After the break, the haunting start to Franz Schubert’s Introduction and Variations on Trockne Blumen (dried flowers) for flute and piano, with Chris Britton from the Quintet joining Ian Brown. An unrequited lover has decided to die and is looking at the faded flowers once given to him which will end up on his grave. Strangely, the music then becomes more cheerful as he drifts into imagining being loved in return. The piece is demanding for both pianist and flautist, and is a very beautiful piece.
In contrast, Ludwig Thuille wrote his sextet for piano and winds, Op 6, in 1889 at a time when chamber music was out of fashion, yet it was an instant success. The piece seems at first to be quite conventional but as the four movements progress, and the different instruments wax and wane, it places itself fair and square in its period.The evening was well designed to show the considerable talents of all the musicians, individually and together.
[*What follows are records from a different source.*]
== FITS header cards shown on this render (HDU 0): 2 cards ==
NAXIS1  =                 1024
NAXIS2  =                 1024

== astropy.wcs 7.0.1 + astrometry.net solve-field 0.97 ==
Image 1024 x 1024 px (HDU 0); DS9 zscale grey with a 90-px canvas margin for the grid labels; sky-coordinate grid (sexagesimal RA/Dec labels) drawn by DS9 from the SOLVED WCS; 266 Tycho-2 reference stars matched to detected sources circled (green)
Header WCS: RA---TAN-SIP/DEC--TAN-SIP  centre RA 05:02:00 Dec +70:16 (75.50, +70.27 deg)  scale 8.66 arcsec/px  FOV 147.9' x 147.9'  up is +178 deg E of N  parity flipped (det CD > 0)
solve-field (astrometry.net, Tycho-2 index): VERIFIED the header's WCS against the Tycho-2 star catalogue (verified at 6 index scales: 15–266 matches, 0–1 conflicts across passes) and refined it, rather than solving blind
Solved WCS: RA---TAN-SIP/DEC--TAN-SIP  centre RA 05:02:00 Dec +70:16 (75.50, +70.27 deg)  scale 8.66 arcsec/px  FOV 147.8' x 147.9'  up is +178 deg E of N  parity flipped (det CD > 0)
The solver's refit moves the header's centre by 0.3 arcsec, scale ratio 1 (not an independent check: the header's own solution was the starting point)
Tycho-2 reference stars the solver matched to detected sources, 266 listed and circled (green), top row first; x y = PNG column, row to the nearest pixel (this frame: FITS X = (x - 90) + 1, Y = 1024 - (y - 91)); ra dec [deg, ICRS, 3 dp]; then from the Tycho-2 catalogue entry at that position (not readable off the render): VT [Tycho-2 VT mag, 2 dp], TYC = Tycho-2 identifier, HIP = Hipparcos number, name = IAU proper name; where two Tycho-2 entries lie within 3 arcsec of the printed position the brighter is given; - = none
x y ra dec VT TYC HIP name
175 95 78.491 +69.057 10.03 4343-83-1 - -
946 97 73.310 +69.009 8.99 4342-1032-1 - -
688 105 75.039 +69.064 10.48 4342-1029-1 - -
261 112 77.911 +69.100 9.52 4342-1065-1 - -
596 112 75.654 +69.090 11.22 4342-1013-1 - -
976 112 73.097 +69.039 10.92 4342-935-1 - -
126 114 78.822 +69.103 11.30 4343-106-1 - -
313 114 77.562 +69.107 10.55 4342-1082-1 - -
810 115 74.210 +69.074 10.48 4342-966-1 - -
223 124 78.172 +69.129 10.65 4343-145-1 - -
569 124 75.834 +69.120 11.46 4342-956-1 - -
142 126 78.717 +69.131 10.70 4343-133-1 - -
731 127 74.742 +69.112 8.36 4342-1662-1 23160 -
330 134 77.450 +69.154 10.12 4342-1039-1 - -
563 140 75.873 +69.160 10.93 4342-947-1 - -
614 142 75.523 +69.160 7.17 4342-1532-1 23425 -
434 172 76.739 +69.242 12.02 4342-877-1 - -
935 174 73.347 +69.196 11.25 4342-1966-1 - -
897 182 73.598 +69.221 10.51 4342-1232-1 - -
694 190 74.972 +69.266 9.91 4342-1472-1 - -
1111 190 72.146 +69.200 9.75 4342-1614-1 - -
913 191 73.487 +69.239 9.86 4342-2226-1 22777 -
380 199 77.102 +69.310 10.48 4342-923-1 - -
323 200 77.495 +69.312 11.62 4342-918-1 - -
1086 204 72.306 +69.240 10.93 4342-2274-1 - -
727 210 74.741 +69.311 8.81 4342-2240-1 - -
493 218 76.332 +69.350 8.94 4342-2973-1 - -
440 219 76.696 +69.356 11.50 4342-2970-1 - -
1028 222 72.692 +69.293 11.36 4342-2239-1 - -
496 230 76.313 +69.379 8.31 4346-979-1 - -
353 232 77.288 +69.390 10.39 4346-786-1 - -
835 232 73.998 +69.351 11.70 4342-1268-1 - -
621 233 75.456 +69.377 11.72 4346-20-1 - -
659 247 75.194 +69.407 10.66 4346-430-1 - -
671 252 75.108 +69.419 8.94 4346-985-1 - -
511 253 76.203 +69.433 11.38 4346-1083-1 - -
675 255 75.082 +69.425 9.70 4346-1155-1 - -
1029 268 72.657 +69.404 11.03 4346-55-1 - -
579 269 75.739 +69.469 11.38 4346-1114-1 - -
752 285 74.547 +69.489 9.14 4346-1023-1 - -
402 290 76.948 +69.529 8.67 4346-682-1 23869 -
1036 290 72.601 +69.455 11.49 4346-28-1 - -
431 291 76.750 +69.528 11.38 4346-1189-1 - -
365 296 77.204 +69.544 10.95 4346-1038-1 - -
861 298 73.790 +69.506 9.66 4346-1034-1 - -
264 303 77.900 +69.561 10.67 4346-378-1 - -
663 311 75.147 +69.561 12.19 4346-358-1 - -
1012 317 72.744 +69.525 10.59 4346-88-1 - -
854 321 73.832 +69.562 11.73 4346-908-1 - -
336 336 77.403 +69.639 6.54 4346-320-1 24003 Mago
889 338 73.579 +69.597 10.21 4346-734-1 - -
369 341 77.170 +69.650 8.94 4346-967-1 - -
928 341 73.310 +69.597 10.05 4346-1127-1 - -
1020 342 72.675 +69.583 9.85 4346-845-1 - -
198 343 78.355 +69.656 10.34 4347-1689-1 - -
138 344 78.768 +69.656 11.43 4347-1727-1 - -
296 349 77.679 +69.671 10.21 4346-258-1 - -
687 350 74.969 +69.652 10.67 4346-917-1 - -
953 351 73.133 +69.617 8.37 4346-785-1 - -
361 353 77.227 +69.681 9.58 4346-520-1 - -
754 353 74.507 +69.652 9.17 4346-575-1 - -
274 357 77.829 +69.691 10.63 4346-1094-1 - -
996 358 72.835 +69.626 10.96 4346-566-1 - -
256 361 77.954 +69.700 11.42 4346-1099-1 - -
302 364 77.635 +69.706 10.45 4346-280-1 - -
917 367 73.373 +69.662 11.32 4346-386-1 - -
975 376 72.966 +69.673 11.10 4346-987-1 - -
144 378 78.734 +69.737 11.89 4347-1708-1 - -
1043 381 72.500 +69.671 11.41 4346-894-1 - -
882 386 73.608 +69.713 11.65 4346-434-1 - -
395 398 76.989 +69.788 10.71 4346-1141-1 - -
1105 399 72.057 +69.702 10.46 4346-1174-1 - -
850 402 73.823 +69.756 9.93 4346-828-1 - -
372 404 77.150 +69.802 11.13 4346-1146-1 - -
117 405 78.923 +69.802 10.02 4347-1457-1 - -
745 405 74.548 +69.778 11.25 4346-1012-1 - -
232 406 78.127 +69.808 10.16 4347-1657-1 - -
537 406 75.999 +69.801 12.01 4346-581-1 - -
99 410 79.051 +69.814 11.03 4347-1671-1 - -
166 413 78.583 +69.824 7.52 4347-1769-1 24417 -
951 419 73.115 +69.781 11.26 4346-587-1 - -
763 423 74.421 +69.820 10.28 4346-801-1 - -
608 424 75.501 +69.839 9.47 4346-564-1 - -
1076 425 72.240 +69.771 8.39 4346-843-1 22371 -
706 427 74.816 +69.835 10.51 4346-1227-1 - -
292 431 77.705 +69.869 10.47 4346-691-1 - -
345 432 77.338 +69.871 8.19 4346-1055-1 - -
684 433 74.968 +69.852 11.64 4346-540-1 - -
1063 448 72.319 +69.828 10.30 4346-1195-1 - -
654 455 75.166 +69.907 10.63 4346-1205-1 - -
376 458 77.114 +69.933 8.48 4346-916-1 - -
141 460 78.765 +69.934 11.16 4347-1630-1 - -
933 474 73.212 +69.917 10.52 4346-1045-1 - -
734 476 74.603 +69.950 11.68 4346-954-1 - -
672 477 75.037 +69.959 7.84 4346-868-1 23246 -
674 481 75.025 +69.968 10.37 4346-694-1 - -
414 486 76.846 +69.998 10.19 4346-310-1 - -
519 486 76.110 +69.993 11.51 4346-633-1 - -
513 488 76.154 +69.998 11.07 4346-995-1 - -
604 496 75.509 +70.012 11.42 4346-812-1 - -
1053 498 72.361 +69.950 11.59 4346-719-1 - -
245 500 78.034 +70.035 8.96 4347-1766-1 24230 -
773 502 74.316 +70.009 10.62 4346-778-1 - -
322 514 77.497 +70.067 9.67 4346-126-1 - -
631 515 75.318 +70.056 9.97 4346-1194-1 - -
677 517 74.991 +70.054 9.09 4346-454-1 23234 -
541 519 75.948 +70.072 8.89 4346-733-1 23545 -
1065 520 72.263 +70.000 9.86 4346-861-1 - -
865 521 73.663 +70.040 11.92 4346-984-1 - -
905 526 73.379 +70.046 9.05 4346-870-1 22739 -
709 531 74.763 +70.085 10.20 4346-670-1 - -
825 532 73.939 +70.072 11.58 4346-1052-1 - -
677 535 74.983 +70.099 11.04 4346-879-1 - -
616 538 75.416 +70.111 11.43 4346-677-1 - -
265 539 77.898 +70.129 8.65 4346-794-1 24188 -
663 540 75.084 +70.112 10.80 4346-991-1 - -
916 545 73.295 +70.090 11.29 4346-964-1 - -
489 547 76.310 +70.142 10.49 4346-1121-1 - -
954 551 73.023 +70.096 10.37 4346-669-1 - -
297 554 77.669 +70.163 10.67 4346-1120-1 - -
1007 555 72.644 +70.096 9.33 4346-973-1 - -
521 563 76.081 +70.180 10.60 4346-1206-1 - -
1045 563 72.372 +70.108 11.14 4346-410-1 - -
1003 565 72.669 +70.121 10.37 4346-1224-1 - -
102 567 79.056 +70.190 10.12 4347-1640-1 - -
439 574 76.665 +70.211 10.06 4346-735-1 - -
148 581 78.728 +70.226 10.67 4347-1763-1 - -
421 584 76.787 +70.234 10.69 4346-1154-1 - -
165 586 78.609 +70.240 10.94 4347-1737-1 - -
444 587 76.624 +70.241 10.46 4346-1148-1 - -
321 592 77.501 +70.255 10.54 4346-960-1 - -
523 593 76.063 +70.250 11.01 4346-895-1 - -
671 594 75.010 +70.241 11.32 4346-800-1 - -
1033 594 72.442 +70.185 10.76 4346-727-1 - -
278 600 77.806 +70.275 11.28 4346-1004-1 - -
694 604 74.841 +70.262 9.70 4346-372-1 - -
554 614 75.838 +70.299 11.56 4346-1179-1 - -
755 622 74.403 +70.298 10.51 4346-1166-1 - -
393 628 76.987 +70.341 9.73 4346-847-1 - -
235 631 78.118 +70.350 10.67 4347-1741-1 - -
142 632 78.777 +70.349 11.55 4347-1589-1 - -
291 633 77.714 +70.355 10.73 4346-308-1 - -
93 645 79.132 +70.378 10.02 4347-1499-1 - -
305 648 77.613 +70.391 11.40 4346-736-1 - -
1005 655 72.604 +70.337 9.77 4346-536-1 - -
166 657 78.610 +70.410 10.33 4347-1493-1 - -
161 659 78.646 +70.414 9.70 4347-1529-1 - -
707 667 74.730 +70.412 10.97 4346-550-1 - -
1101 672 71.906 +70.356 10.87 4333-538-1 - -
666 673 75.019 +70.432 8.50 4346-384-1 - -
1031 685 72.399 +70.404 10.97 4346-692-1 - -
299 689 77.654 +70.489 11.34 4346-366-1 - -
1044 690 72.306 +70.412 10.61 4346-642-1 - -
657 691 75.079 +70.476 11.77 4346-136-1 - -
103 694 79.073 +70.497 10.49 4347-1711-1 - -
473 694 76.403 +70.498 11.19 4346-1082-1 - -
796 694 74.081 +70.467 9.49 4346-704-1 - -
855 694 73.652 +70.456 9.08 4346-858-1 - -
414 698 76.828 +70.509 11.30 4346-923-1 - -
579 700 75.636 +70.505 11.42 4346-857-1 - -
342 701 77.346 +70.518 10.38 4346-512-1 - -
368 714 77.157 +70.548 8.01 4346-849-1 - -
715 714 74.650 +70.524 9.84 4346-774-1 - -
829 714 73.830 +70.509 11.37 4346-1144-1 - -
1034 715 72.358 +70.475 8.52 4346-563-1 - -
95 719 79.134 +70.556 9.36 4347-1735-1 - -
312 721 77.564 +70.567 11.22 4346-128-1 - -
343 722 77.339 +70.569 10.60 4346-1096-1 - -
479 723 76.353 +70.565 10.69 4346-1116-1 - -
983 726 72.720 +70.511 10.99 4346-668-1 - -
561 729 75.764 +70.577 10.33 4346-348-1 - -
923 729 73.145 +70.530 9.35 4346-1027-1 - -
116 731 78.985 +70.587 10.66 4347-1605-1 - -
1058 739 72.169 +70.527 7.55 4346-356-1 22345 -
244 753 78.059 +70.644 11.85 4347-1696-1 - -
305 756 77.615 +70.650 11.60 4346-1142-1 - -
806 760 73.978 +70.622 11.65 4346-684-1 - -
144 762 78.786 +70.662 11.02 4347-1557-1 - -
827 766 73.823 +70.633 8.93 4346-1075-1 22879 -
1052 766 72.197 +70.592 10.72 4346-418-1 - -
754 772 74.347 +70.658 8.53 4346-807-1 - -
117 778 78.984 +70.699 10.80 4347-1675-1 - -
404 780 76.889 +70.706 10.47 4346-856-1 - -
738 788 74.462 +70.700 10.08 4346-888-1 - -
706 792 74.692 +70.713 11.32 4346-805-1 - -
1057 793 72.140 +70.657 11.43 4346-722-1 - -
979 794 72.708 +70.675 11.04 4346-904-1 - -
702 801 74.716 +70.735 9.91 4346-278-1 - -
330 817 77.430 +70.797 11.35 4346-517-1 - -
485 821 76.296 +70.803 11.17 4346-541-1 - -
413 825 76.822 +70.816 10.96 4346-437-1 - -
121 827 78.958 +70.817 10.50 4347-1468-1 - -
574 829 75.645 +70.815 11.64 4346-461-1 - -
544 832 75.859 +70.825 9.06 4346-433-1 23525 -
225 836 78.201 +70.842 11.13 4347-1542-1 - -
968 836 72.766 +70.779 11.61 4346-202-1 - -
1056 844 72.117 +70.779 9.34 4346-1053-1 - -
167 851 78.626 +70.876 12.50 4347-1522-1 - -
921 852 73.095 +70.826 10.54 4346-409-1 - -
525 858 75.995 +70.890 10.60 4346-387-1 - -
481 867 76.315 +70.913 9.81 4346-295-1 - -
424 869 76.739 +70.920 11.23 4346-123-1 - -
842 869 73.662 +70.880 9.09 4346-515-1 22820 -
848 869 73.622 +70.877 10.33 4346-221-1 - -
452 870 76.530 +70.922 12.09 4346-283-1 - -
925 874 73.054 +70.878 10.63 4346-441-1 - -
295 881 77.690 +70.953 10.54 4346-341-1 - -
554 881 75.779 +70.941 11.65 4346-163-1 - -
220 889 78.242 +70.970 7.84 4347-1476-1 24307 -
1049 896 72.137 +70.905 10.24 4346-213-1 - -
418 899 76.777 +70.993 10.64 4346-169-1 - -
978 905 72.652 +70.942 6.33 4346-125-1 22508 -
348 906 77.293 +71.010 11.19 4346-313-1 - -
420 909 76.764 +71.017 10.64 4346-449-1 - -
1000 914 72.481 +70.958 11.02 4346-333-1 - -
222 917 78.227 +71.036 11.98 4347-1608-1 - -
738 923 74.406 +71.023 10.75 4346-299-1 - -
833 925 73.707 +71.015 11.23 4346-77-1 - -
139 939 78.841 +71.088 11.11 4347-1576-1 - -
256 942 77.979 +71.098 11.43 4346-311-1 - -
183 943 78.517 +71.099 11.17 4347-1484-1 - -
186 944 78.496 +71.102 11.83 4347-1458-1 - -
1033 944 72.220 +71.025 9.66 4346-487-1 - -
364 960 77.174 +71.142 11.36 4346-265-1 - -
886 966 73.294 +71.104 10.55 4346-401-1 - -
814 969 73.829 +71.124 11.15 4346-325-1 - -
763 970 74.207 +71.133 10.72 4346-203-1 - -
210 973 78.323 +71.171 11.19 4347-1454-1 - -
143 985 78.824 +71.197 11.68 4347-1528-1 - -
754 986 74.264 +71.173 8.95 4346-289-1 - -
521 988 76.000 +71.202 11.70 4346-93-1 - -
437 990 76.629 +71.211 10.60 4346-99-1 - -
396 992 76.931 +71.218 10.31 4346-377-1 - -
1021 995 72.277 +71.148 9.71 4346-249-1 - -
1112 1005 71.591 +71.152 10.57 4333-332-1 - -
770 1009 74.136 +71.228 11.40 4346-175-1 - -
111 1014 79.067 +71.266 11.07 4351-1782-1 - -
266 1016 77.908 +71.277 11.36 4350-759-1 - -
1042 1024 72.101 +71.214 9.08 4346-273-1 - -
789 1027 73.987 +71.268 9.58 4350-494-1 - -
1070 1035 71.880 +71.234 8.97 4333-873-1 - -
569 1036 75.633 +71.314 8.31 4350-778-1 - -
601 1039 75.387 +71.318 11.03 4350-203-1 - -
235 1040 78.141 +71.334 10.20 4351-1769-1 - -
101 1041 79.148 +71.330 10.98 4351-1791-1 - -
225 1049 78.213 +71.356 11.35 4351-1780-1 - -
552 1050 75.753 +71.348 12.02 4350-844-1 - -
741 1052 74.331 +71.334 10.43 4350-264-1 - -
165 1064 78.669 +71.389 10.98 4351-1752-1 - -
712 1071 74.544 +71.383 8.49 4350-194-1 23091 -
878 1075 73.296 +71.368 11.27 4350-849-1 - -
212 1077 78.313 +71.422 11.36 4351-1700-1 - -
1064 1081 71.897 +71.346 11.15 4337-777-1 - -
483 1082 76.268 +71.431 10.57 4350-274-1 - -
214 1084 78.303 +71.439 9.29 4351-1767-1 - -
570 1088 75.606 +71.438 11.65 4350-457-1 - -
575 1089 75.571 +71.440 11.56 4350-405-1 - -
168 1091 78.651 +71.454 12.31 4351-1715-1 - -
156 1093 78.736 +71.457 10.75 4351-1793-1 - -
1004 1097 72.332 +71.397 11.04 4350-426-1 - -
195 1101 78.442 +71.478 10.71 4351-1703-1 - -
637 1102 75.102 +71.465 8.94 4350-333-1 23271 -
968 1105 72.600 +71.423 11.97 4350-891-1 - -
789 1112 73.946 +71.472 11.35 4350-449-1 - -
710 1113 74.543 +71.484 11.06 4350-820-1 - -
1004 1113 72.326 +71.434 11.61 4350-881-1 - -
The Pavlova Quintet is a local group of musicians: their upcoming concerts can be seen on their website, the next one being in Cumnor on Saturday 2nd September. Ian Brown is multi-talented: he is a conductor as well as playing the piano and has the reputation for playing a wide range of musical styles. Edmund Jones leads the orchestra for the Oxford Proms concerts: the last one of this year is next Saturday at the University Church and features the Jocelyn Freeman. We are lucky to have a series like this.